* **What this task involves**:
Search the data for the string "thumb" and copy each line in which it appears.

#### Material provided

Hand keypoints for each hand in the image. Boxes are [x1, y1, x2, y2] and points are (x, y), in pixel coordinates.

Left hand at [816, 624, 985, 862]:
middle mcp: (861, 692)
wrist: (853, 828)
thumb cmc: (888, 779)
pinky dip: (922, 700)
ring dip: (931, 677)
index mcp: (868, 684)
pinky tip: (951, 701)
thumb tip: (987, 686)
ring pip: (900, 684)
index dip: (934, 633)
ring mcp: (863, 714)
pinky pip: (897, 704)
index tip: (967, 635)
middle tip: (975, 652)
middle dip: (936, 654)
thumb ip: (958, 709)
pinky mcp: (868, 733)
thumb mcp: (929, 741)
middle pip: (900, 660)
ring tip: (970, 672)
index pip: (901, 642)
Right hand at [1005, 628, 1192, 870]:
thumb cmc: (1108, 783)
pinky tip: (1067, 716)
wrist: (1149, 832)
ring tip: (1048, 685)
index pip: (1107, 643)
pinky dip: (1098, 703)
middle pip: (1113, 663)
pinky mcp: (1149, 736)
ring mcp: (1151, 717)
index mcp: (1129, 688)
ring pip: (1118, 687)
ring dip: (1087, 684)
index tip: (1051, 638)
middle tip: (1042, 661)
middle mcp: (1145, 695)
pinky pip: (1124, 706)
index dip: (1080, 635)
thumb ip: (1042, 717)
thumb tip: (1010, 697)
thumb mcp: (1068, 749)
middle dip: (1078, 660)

########

* **Answer to the exercise**:
thumb cmc: (888, 779)
thumb tip: (987, 686)
thumb ip: (958, 709)
thumb mcp: (929, 741)
thumb cmc: (1108, 783)
thumb ip: (1042, 717)
thumb tip: (1010, 697)
thumb mcp: (1068, 749)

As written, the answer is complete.